理想的な復職はそれぞれです。シーンやタイミングごとに気をつけることはなんでしょう?

Point

復職のタイミングでは、主治医の復職可能の判断をスタートとして、まず、2週間の生活記録をつけてみましょう(「私の生活日記帳」)。気ばかりが焦って、体調が付いて行かないケースは多いですが、復職に失敗して再び休職に入ると、仕事に対する自信を大きく損なうということにもつながります。

ここは焦らず慎重に。勤務先に就労配慮を希望する場合、復職することの付加条件として、配慮してほしいことを伝えるとよいでしょう。あくまで「働ける前提だが、不安な部分があるので」というレベルで決して一方的なお願いにならないように、気をつけてください。職場のコミュニケーションは繊細な問題ですが、企業側の立場で考えてみることも大切です。

Aさん(36才)女性は、乳がんの手術と放射線治療、化学療法を終えて、復職を考えていました。休職して1年、ホルモン治療の副作用でまだ本調子とはいえないものの、仕事には復帰する気力も戻ってきました。主治医から就労可能の診断書を作成してもらい、会社へは復職の希望を伝えたところ、「体調はまずまずのようですね。では復職プログラムを始めてみましょう」とのことで、2週間の生活記録を取るように言われました。

所定のフォーマットに、起床、食事、読書や散歩など生活の記録をとっていきます。自分でも、規則正しい生活が復職に向けた自信に繋がっていることを実感しているようです。2週間後付け終わった記録を持って、産業医面談を受診。産業医は、休業が長かったことを考慮して、体調が確認できるまで、1日2時間の短時間勤務を勧めてくれました。時間短縮の分、給与が控除になることには少しためらいもあったものの、まずは「復職を成功させるためのソフトランディング」という産業医の言葉で、受け入れることにしました。

本人は会社へ、診察の日には有給休暇取得をする場合があること、術側の腕は浮腫を避けるために重い荷物は持てないこと、がんであることは必要以上に周囲に知らせて欲しくない事などを伝えました。産業医は人事部と連携をしているので、このことは部門にも人事部経由で連絡を取りました。復職日は5日後に決定しました。

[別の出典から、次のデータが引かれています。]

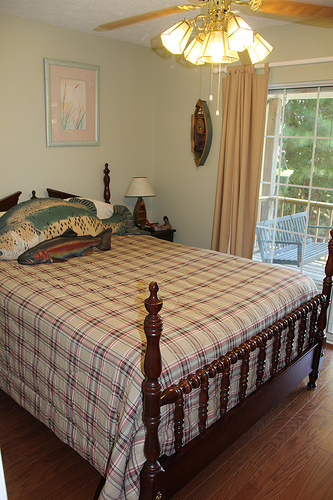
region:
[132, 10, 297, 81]
ceiling fan in the ceiling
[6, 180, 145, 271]
two fish pillows on the bed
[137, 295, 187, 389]
bed has post on each end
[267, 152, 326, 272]
hanging bench outside door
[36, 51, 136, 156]
picture hanging above the bed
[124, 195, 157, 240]
lamp is a boat shape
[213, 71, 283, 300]
curtains are open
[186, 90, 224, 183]
boat decoration on the wall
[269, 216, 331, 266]
hanging bench is blue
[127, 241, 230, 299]
bed spread is plaid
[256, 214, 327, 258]
Green hanging porch swing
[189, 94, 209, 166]
Small decorative wood boat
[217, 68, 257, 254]
Tan colored window drapery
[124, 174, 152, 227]
Canoe lamp with shade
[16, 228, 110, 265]
Stuffed plush colorful fish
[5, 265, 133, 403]
Checked design bed spread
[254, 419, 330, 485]
Distinct grain hardwood flooring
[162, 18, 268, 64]
Ceiling fan light fixture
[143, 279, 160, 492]
Dark wood bed post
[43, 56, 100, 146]
Decorative framed wall picture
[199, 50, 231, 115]
strings for the light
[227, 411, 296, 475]
dark hardwood flooring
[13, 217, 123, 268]
a fish pillow on the bed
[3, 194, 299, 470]
a plaid bed cover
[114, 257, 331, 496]
wooden bed frame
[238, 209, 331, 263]
wooden bench on the deck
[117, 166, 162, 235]
a lamp on the nightstand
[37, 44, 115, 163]
pink picture on the wall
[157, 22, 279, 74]
lights on the fan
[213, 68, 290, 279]
curtain for the window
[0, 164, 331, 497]
King sized bed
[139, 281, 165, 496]
left bed hole on the foot portion of the bed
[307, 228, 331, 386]
Right bed pole on the foot portion of the bed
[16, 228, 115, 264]
Fake fish on the bed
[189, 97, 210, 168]
Fake fish hooked onto the wall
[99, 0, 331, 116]
Beige fan on top of the bed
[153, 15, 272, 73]
Couple of lights below the fan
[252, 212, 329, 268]
bench that's outside of the house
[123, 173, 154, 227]
Small lamp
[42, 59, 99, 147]
Small picture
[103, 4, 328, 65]
a ceiling fan and light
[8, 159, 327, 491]
a four poster bed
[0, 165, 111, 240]
a wooden head board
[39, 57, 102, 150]
a framed art print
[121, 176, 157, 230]
a table lamp and shade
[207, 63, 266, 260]
a beige curtain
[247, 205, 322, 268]
an outdoor slat bench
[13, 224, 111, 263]
a plush fish pillow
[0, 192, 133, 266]
a plush fish pillow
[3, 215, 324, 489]
a plaid bed spread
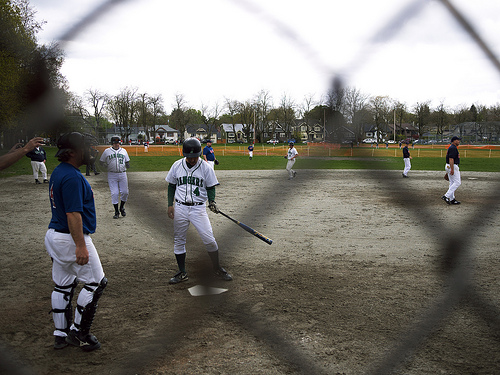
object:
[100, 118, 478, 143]
houses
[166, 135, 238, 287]
man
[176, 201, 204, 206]
belt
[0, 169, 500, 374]
dirt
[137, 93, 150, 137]
tree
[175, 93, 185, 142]
tree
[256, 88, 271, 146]
tree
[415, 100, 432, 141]
tree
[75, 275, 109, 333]
guard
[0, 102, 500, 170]
distance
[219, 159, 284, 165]
green grass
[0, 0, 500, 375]
chain link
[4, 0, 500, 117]
sky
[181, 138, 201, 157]
helmet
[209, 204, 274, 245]
baseball bat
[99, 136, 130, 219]
runner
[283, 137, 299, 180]
runner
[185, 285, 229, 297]
base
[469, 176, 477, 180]
base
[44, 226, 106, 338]
pants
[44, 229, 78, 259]
butt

復職3日前、人事部から電話があり、「Aさん、このたびは本当に大変なことでしたね。所属部署はもちろん、人事部もAさんの復職を応援しています。部門へは、Aさんの必要以上に心配をかけたくないという気持ちを汲んで、病気のことについては、ラインの上司とごく近い周囲の方だけにとどめるよう伝えました。職場では、距離が近いからこそ、言いづらいこともあるかもしれませんが、人事部のことも頼りにして下さいね。体調面で不安があれば産業医にすぐに連絡をしてくださいね」と言われました。

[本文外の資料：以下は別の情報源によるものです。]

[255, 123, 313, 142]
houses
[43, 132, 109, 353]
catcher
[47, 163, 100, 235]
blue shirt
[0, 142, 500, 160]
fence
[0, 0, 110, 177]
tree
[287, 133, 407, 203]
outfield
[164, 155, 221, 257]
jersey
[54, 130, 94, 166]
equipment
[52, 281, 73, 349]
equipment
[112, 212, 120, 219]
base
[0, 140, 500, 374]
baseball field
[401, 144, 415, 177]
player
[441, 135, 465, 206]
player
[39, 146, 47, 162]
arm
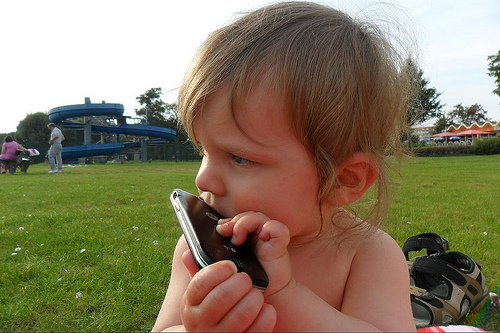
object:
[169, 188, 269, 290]
phone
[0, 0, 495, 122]
outside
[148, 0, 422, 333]
boy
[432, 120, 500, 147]
store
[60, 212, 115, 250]
grass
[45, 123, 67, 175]
man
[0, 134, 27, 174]
woman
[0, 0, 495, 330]
park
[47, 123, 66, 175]
adult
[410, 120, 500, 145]
canopy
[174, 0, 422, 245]
hair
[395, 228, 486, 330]
item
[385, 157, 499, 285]
ground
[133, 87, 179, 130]
tree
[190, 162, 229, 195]
nose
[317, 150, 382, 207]
ear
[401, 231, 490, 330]
sandal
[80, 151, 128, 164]
water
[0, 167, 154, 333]
area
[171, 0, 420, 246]
head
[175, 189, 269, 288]
plane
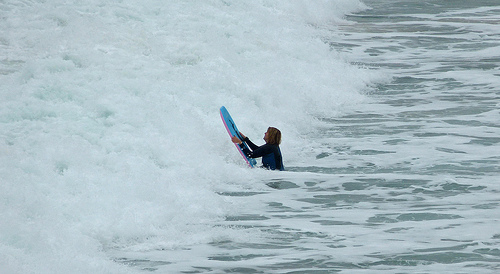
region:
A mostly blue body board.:
[218, 106, 259, 168]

いよいよの復職日、朝礼ではまず、長期にわたりお休みをしたお詫びと、ほぼ体調も戻っているし、やる気も十分だが、まだ少しだけ不安な気持ちが残っていることを素直に話せました。Aさんは、みんなからの「お帰りなさい」の拍手が嬉しかったと話していました。

職場ではごく近しいメンバーから治療についてねぎらいの言葉をもらいましたが、密に接する必要のないメンバーは本当に何も知らされていないとAさんは聞いています。「本当に?」と勘ぐる気持ちも無くはありませんが、知らせたところで、何をして欲しいわけでもなく心配をさせるだけなので、この状況をありがたく受け入れることにしました。

このあとは月に1回産業医との面談が予定されているそうです。必要に応じ、上司との面談や人事部に話をすることもできる環境にあるとのこと。Aさんは、一人で悩まないようにしてくれている配慮は、本当にありがたいなということと、罹患前に築いてきた社内のネットワークがこんなにも心強いものかと改めて感じています。